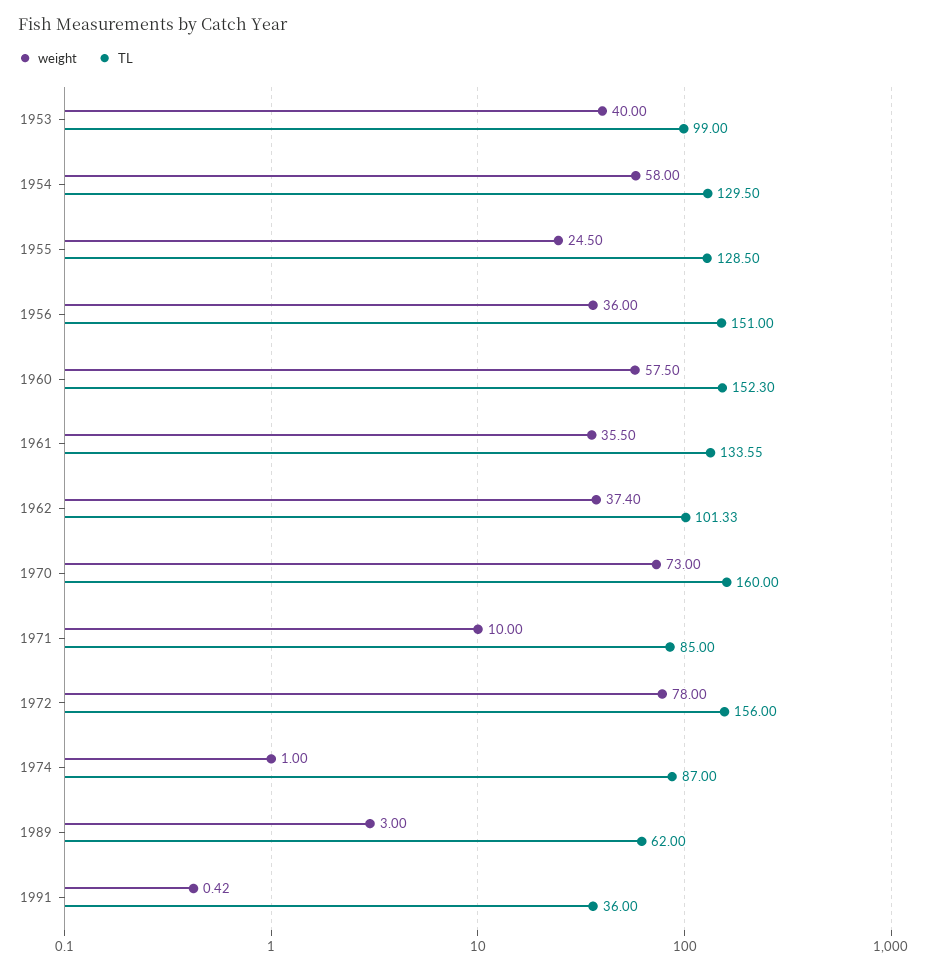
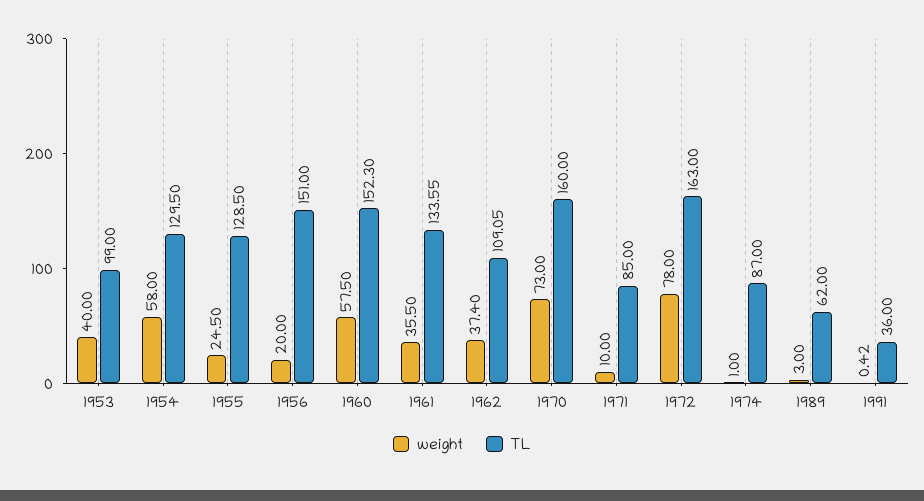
  {
    "weight": {
      "1953": 40,
      "1954": 58,
      "1955": 24.5,
-     "1956": 36,
+     "1956": 20,
      "1960": 57.5,
      "1961": 35.5,
      "1962": 37.4,
      "1970": 73,
      "1971": 10,
      "1972": 78,
      "1974": 1,
      "1989": 3,
      "1991": 0.42
    },
    "TL": {
      "1953": 99,
      "1954": 129.5,
      "1955": 128.5,
      "1956": 151,
      "1960": 152.3,
      "1961": 133.55,
-     "1962": 101.33,
+     "1962": 109.05,
      "1970": 160,
      "1971": 85,
-     "1972": 156,
+     "1972": 163,
      "1974": 87,
      "1989": 62,
      "1991": 36
    }
  }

────────

# Goal of the exercise
When copying the data above, repeat every word exactly and drop the pictures.

# Expected answer
  {
    "weight": {
      "1953": 40,
      "1954": 58,
      "1955": 24.5,
-     "1956": 36,
+     "1956": 20,
      "1960": 57.5,
      "1961": 35.5,
      "1962": 37.4,
      "1970": 73,
      "1971": 10,
      "1972": 78,
      "1974": 1,
      "1989": 3,
      "1991": 0.42
    },
    "TL": {
      "1953": 99,
      "1954": 129.5,
      "1955": 128.5,
      "1956": 151,
      "1960": 152.3,
      "1961": 133.55,
-     "1962": 101.33,
+     "1962": 109.05,
      "1970": 160,
      "1971": 85,
-     "1972": 156,
+     "1972": 163,
      "1974": 87,
      "1989": 62,
      "1991": 36
    }
  }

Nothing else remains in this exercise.